> **Assignment**
Show only those lines of the entries where the string "обеспечения" is found.
Segment Open
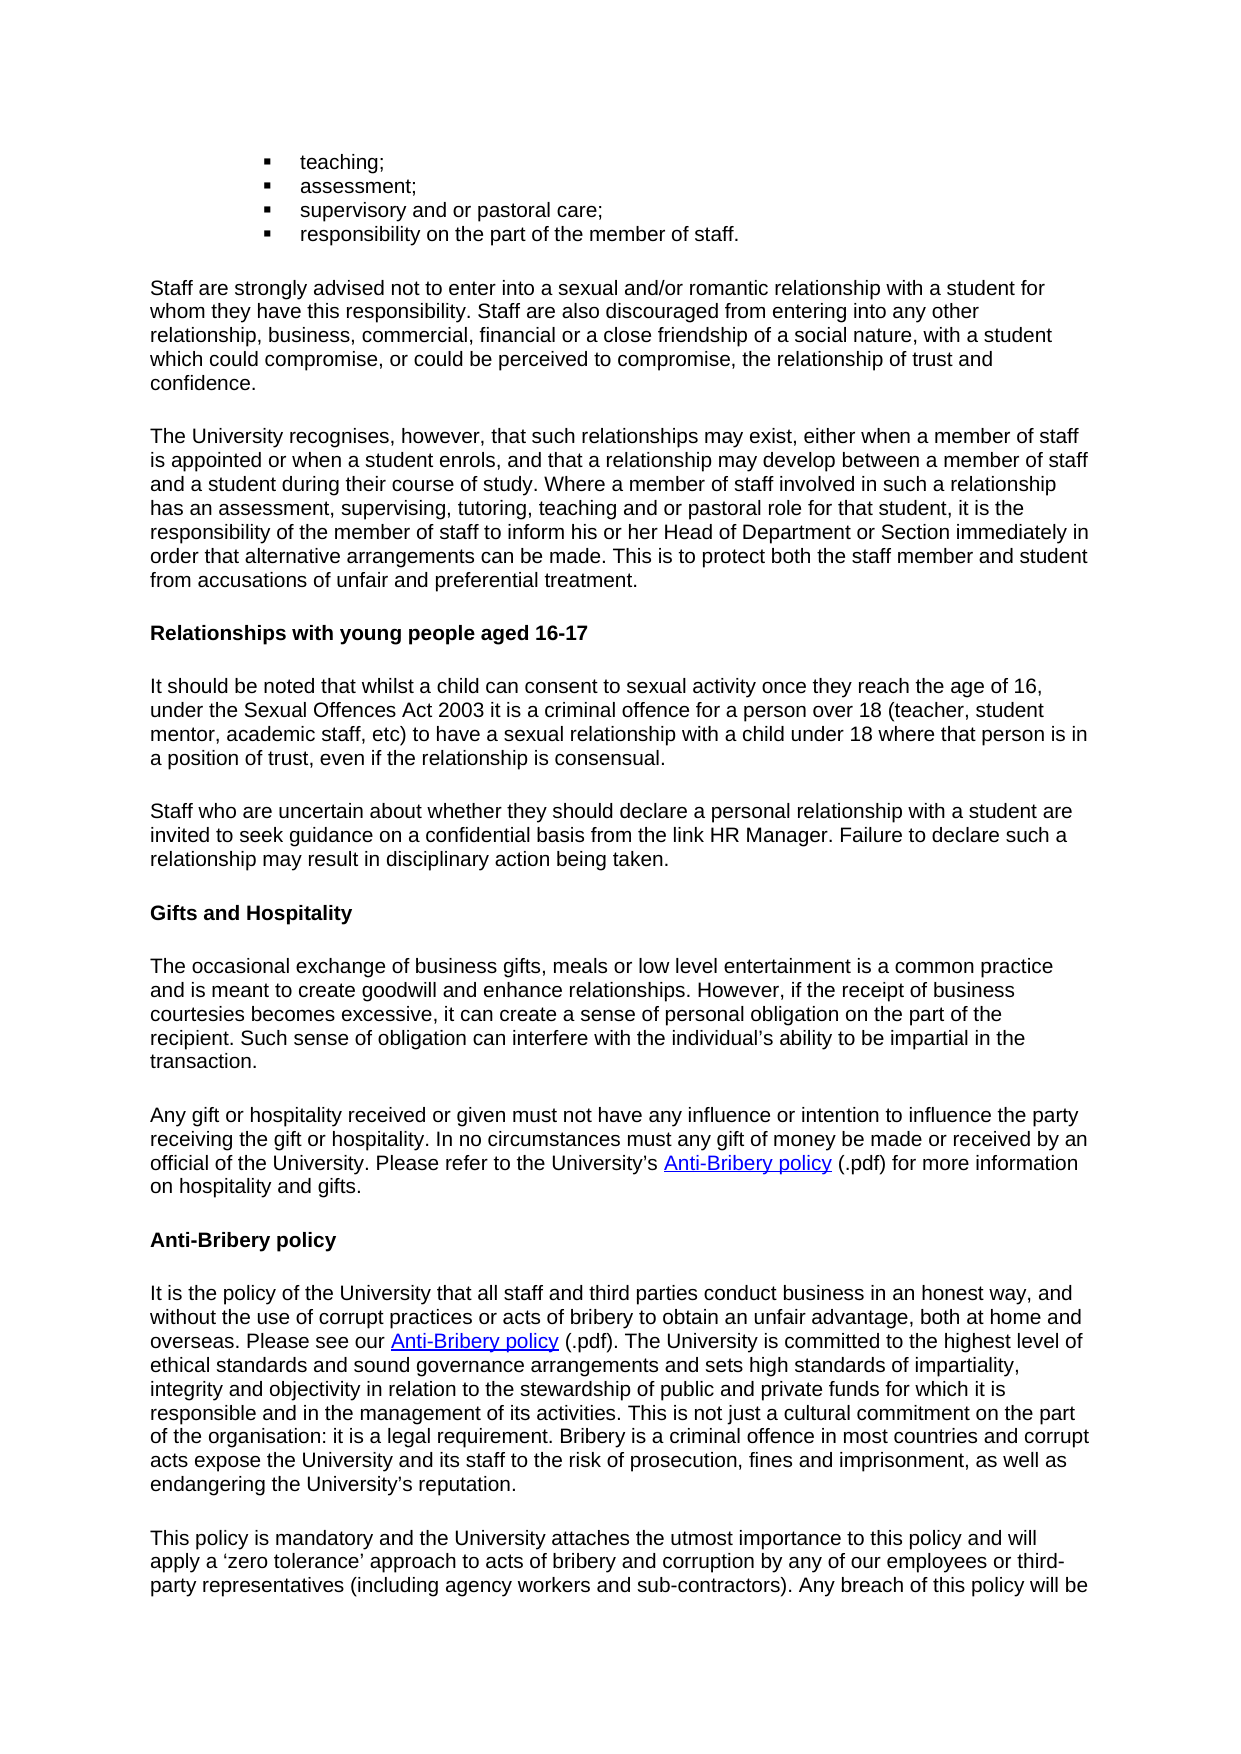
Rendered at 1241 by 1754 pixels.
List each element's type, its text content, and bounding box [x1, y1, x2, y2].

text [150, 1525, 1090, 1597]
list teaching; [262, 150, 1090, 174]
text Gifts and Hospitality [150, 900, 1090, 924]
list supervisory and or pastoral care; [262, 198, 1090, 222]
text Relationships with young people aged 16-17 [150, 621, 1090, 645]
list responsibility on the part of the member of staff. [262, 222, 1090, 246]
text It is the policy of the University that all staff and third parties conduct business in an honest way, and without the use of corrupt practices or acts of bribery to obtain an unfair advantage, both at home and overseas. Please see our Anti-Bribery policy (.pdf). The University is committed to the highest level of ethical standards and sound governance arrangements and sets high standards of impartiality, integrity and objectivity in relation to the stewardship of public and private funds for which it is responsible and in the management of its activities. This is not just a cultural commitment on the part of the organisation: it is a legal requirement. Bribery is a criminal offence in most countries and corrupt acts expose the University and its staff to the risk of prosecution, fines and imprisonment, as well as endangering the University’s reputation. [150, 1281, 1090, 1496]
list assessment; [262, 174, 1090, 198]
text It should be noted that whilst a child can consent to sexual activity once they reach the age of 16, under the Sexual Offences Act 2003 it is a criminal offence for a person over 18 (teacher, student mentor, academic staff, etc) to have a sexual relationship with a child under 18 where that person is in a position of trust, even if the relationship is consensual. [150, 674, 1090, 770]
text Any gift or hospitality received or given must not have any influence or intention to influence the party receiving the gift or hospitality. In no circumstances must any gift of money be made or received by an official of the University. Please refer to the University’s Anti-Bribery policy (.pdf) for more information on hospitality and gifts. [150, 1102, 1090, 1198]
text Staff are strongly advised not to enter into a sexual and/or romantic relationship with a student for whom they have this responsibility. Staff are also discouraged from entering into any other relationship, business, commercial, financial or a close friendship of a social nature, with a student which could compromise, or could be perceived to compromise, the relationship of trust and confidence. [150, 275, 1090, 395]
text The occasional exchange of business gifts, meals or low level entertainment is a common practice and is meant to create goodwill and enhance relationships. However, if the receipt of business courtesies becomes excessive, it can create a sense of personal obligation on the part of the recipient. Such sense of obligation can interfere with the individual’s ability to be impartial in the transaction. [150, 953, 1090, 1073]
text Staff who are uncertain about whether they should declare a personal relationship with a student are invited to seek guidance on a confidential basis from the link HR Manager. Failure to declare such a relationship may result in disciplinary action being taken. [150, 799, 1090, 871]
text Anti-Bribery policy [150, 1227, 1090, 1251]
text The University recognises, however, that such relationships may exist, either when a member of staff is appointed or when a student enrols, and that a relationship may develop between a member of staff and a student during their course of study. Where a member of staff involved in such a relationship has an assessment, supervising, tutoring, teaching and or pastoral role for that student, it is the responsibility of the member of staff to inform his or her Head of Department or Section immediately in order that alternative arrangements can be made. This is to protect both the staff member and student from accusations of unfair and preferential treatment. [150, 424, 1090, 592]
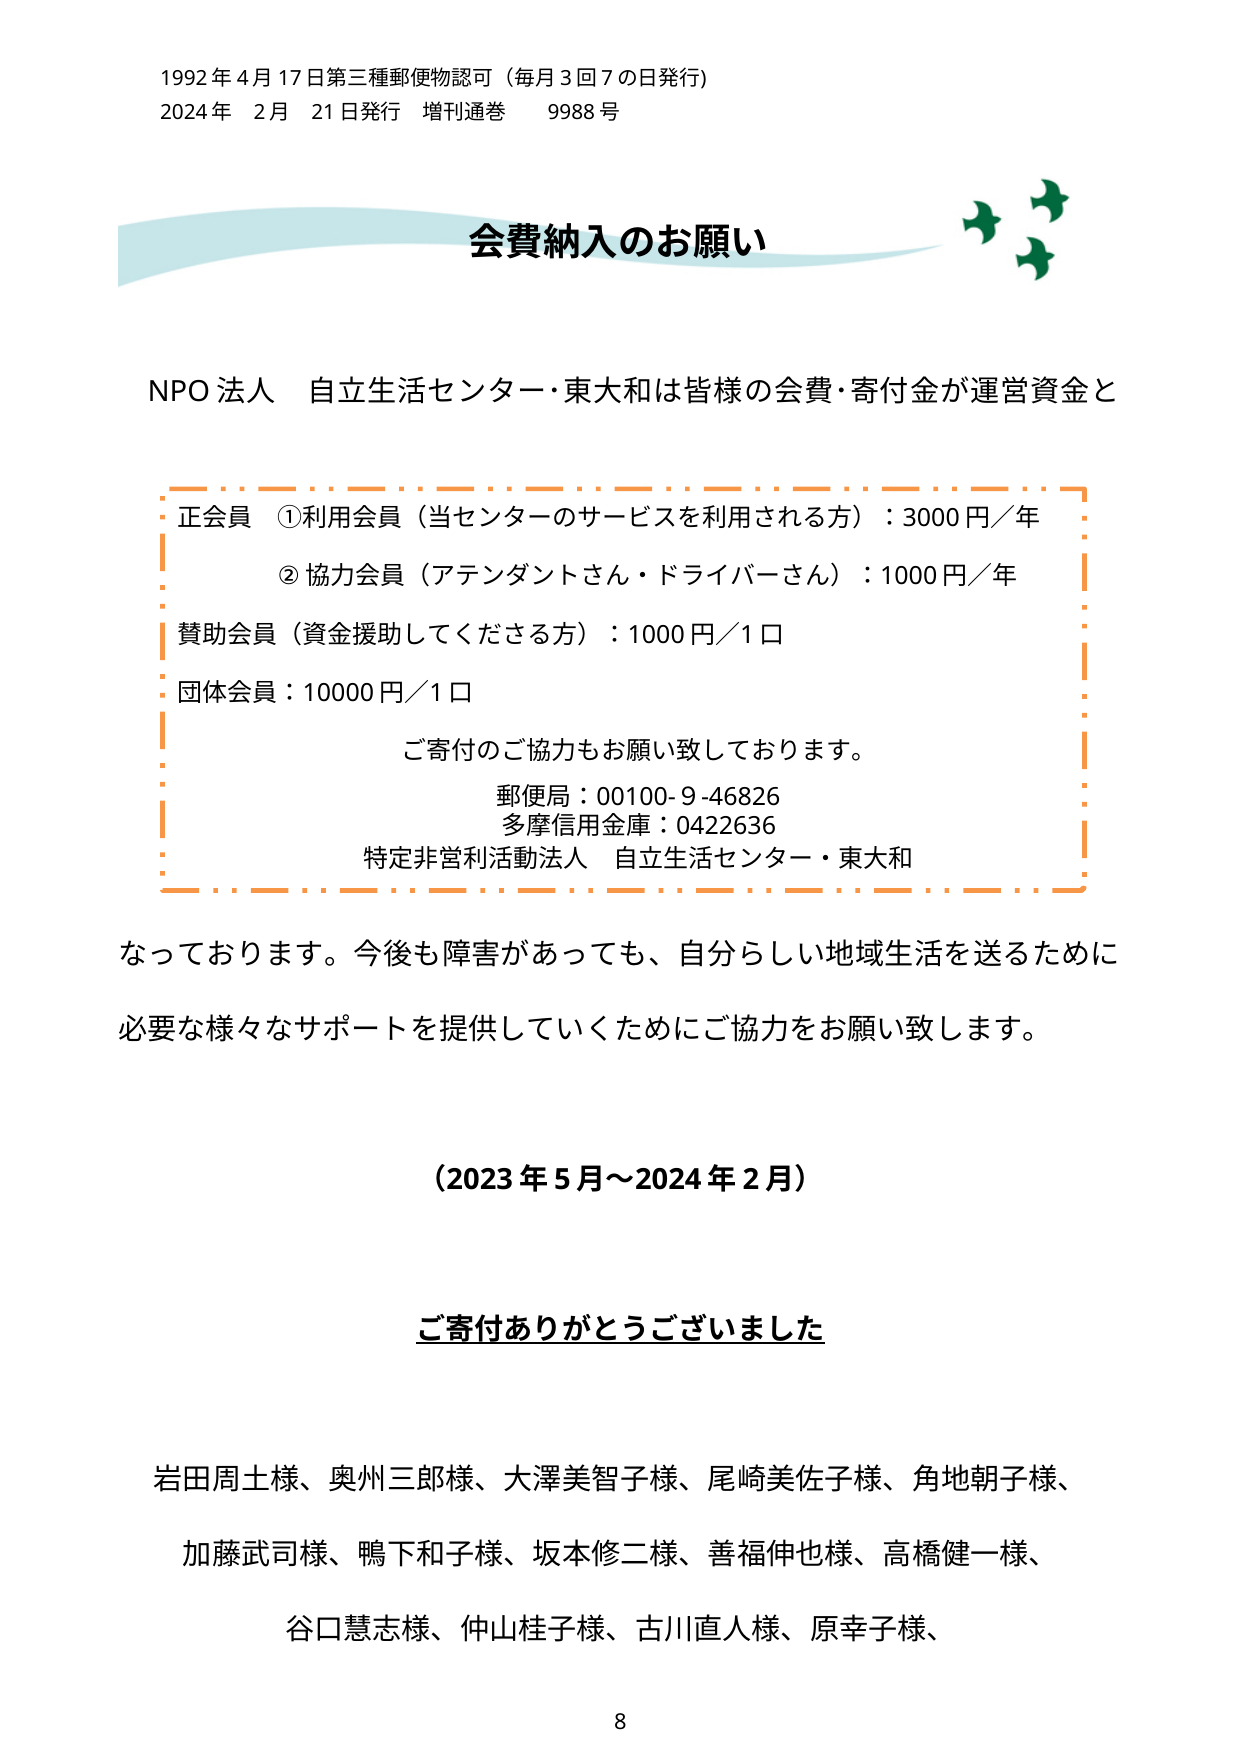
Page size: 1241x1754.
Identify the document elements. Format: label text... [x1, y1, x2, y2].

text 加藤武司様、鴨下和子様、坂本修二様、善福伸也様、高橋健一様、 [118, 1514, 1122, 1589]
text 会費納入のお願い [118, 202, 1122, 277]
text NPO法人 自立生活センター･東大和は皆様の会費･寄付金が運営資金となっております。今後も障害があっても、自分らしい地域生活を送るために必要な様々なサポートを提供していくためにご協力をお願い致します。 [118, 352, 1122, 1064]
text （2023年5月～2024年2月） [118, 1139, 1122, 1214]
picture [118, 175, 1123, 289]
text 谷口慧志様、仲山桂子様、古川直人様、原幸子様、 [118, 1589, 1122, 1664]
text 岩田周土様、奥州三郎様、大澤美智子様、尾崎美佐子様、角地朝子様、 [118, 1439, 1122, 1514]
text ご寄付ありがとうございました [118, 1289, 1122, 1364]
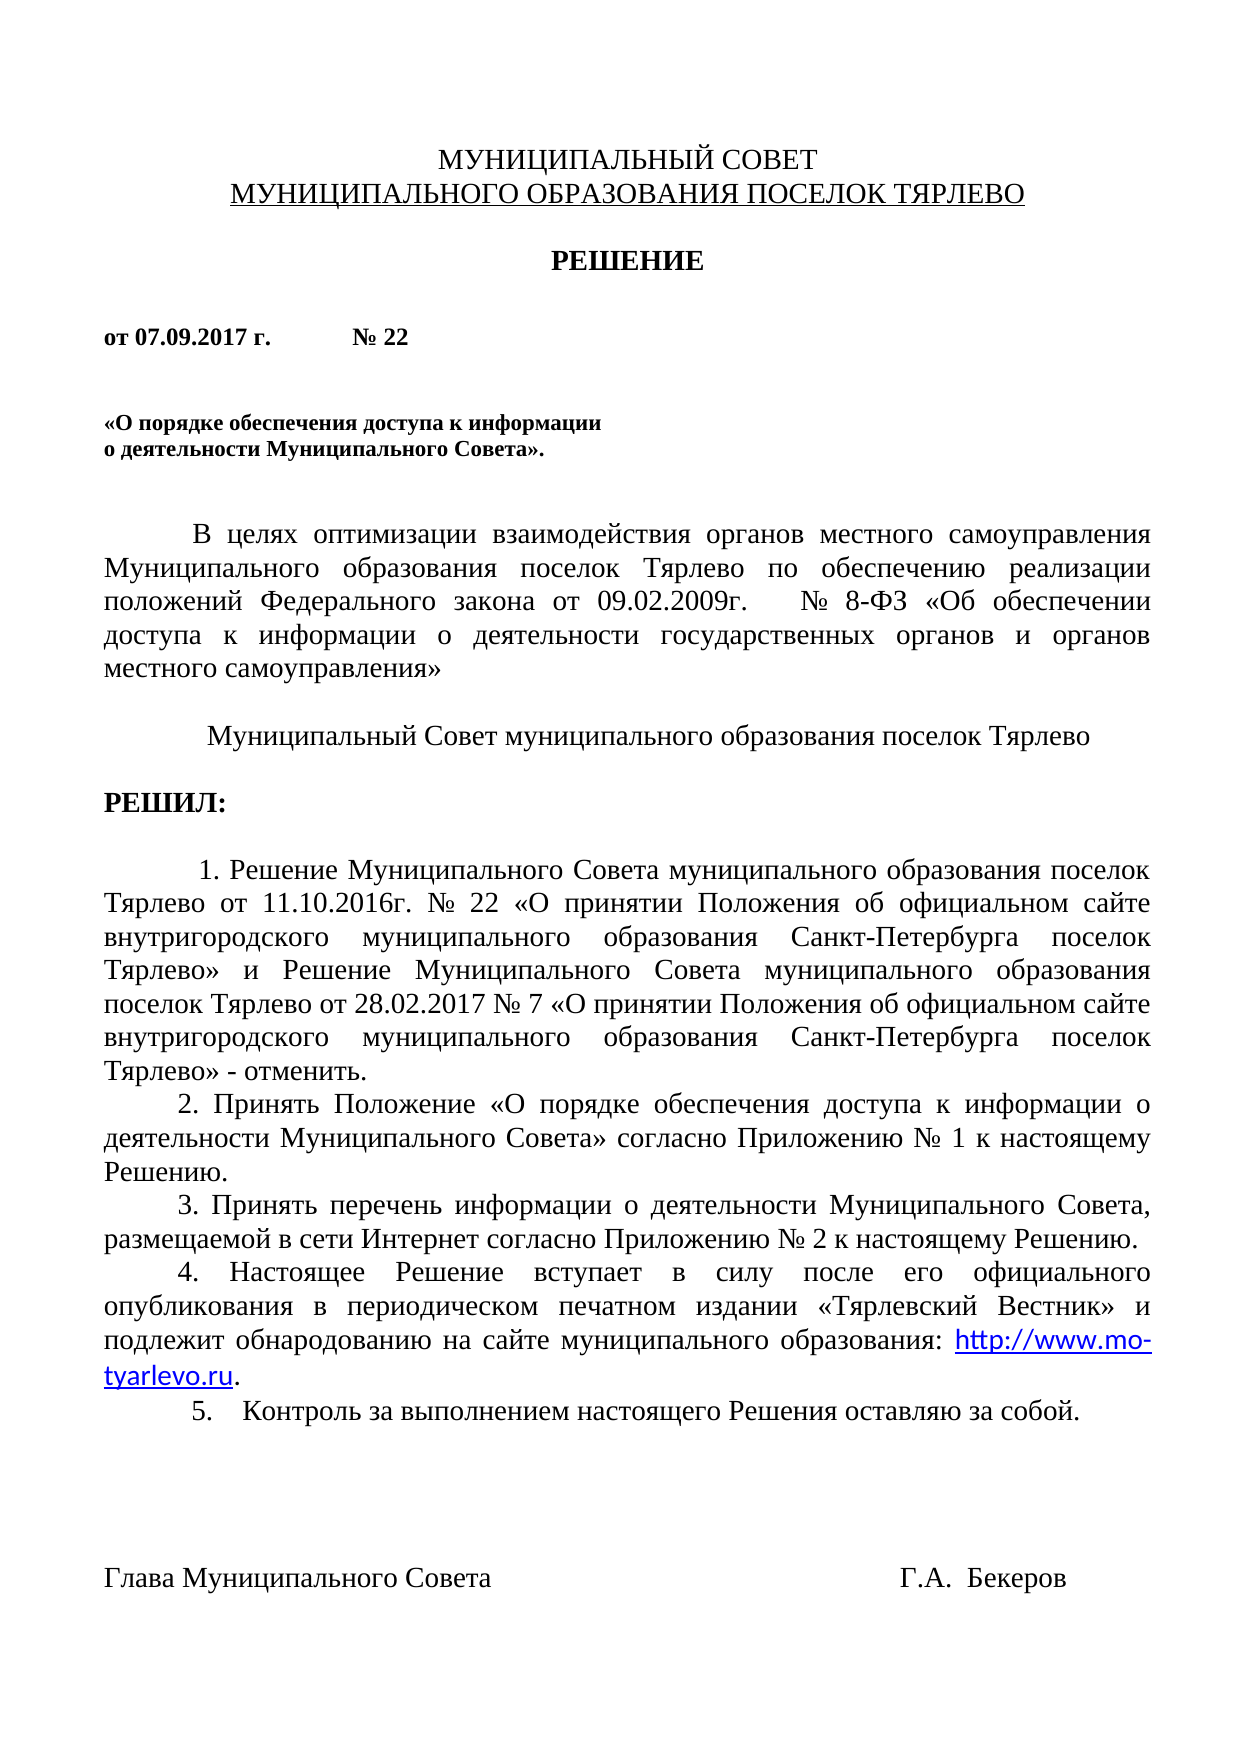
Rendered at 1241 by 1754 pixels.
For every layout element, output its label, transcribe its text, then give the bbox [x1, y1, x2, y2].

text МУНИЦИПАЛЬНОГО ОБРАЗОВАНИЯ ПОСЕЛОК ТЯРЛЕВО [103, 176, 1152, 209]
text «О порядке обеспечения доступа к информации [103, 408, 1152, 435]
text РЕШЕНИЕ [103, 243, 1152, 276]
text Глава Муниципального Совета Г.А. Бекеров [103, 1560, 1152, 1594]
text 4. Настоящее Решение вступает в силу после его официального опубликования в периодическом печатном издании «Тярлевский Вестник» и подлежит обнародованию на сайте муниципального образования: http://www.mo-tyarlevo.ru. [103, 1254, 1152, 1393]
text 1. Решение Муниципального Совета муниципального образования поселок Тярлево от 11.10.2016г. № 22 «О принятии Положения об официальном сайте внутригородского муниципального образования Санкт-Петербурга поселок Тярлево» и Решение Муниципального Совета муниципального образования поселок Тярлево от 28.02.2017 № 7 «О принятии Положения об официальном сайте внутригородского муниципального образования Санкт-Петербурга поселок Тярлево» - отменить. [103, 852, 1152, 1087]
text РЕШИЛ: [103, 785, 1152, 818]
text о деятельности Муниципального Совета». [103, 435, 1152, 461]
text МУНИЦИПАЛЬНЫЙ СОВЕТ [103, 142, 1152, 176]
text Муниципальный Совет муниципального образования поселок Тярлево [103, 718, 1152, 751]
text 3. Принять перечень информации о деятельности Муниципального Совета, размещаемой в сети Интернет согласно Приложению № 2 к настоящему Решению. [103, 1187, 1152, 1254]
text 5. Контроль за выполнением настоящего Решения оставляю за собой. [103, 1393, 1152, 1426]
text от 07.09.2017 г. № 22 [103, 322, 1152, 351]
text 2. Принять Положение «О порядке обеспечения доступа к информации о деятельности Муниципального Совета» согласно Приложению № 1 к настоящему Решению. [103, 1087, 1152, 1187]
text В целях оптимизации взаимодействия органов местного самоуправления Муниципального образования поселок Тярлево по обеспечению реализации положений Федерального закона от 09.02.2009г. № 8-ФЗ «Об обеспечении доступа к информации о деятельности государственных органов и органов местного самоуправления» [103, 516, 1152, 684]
Segment Closed
> **Answer for this exercise**
text «О порядке обеспечения доступа к информации [103, 408, 1152, 435]
text 2. Принять Положение «О порядке обеспечения доступа к информации о деятельности Муниципального Совета» согласно Приложению № 1 к настоящему Решению. [103, 1087, 1152, 1187]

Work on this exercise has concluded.